X_train, X_test, y_train, y_test = train_test_split(
    X, y, test_size=0.25, random_state=42, stratify=y
)
print(f"# train samples: {len(X_train):,}, # test samples: {len(X_test):,}")

# train samples: 22,621, # test samples: 7,541

single_tree = DecisionTreeClassifier(random_state=42)
single_tree.fit(X_train, y_train)

y_pred_single = single_tree.predict(X_test)
accuracy_single = accuracy_score(y_test, y_pred_single)
f1_single = f1_score(y_test, y_pred_single)

print(f"Test accuracy: {accuracy_single:.4f} ({accuracy_single*100:.2f}%)")
print(f"F1 score: {f1_single:.4f}")

cv_scores_single = cross_val_score(single_tree, X, y, cv=5, scoring='accuracy')
print(f"Cross-validation accuracy: {cv_scores_single.mean():.4f} (+/- {cv_scores_single.std():.4f})")

Test accuracy: 0.8124 (81.24%)
F1 score: 0.6197
Cross-validation accuracy: 0.8184 (+/- 0.0029)

bagging_clf = BaggingClassifier(
    estimator=DecisionTreeClassifier(),
    n_estimators=20,
    max_samples=0.5,
    max_features=1.0,
    bootstrap=True,
    bootstrap_features=True,
    random_state=42,
    n_jobs=-1,
)

bagging_clf.fit(X_train, y_train)

y_pred_bagging = bagging_clf.predict(X_test)
accuracy_bagging = accuracy_score(y_test, y_pred_bagging)
f1_bagging = f1_score(y_test, y_pred_bagging)

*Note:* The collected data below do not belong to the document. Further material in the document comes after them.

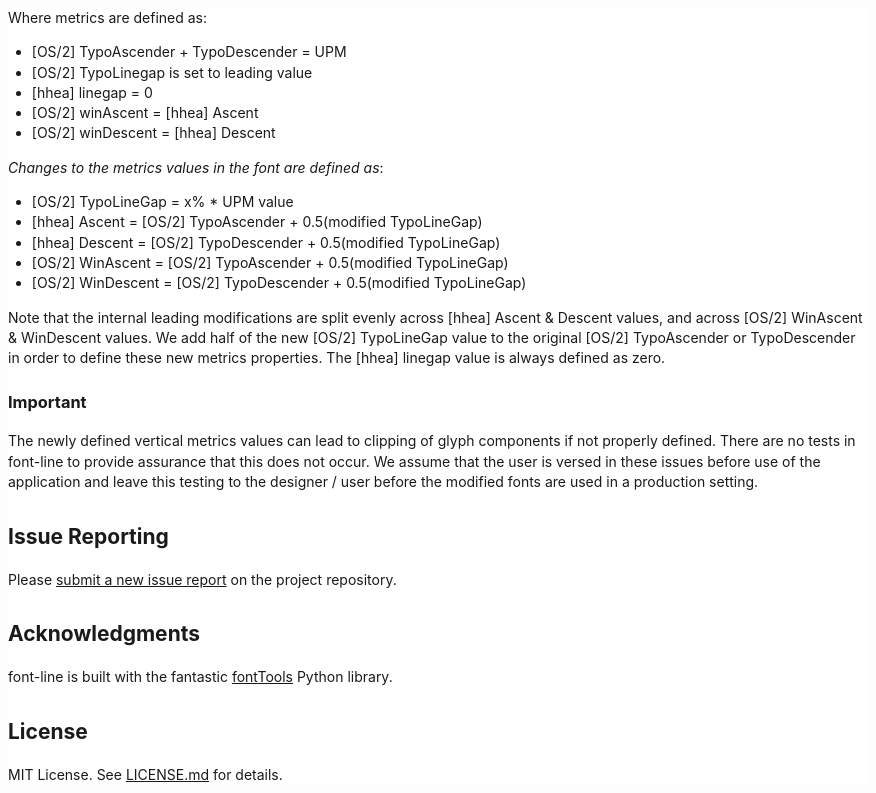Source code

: Where metrics are defined as:

- [OS/2] TypoAscender + TypoDescender = UPM
- [OS/2] TypoLinegap is set to leading value
- [hhea] linegap = 0
- [OS/2] winAscent = [hhea] Ascent
- [OS/2] winDescent = [hhea] Descent

_Changes to the metrics values in the font are defined as_:

- [OS/2] TypoLineGap = x% \* UPM value
- [hhea] Ascent = [OS/2] TypoAscender + 0.5(modified TypoLineGap)
- [hhea] Descent = [OS/2] TypoDescender + 0.5(modified TypoLineGap)
- [OS/2] WinAscent = [OS/2] TypoAscender + 0.5(modified TypoLineGap)
- [OS/2] WinDescent = [OS/2] TypoDescender + 0.5(modified TypoLineGap)

Note that the internal leading modifications are split evenly across [hhea] Ascent & Descent values, and across [OS/2] WinAscent & WinDescent values. We add half of the new [OS/2] TypoLineGap value to the original [OS/2] TypoAscender or TypoDescender in order to define these new metrics properties. The [hhea] linegap value is always defined as zero.

### Important

The newly defined vertical metrics values can lead to clipping of glyph components if not properly defined. There are no tests in font-line to provide assurance that this does not occur. We assume that the user is versed in these issues before use of the application and leave this testing to the designer / user before the modified fonts are used in a production setting.

## Issue Reporting

Please [submit a new issue report](https://github.com/source-foundry/font-line/issues/new) on the project repository.

## Acknowledgments

font-line is built with the fantastic [fontTools](https://github.com/fonttools/fonttools) Python library.

## License

MIT License. See [LICENSE.md](docs/LICENSE.md) for details.
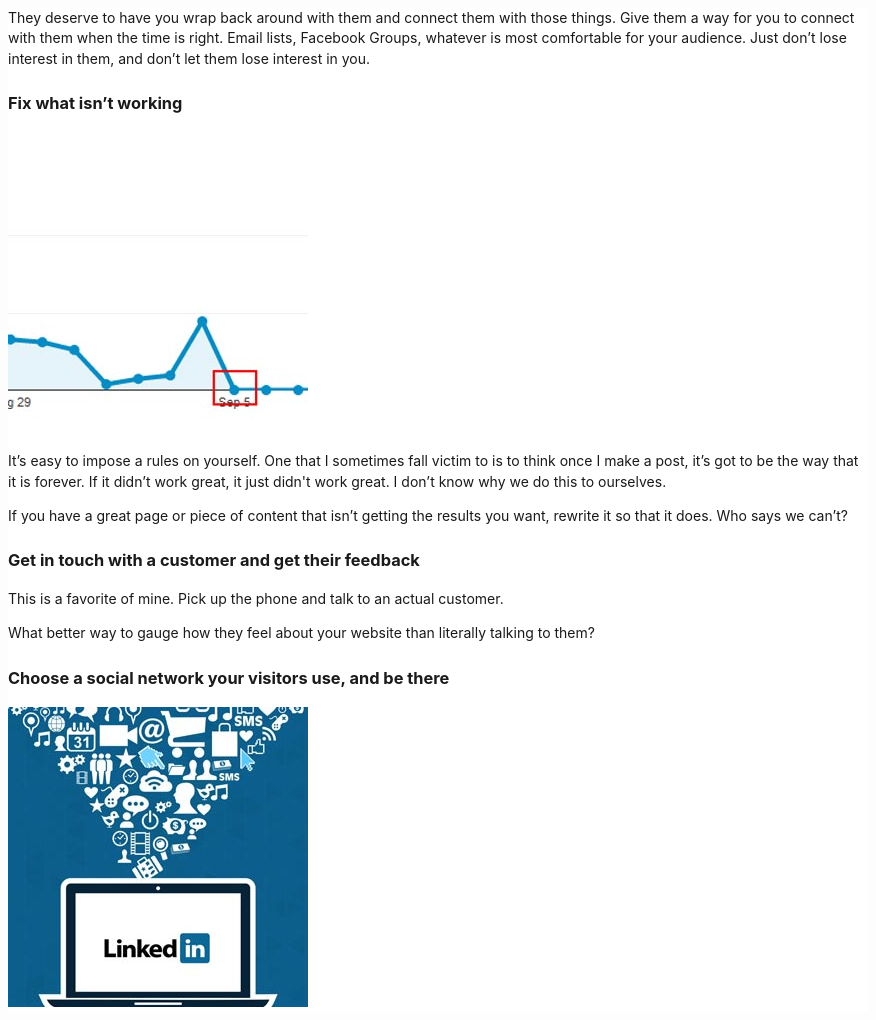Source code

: They deserve to have you wrap back around with them and connect them with those things. Give them a way for you to connect with them when the time is right. Email lists, Facebook Groups, whatever is most comfortable for your audience. Just don’t lose interest in them, and don’t let them lose interest in you.

### Fix what isn’t working

<img src="/uploads/2015-04-24-winning-tweaks/tweaks-fix.jpg" class="small-right" />

It’s easy to impose a rules on yourself. One that I sometimes fall victim to is to think once I make a post, it’s got to be the way that it is forever. If it didn’t work great, it just didn't work great. I don’t know why we do this to ourselves.

If you have a great page or piece of content that isn’t getting the results you want, rewrite it so that it does. Who says we can’t?

### Get in touch with a customer and get their feedback

This is a favorite of mine. Pick up the phone and talk to an actual customer.

What better way to gauge how they feel about your website than literally talking to them?

### Choose a social network your visitors use, and be there

<img src="/uploads/2015-04-24-winning-tweaks/tweaks-social.jpg" class="small-right" />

print(f"Test accuracy: {accuracy_bagging:.4f} ({accuracy_bagging*100:.2f}%)")
print(f"F1 score: {f1_bagging:.4f}")

cv_scores_bagging = cross_val_score(bagging_clf, X, y, cv=5, scoring='accuracy')
print(f"Cross-validation accuracy: {cv_scores_bagging.mean():.4f} (+/- {cv_scores_bagging.std():.4f})")

Test accuracy: 0.8540 (85.40%)
F1 score: 0.6730
Cross-validation accuracy: 0.8594 (+/- 0.0044)

The result is about 4 percentage point increase in accuracy, both in the test dataset and for the cross-validation, showing the effectiveness of bagging.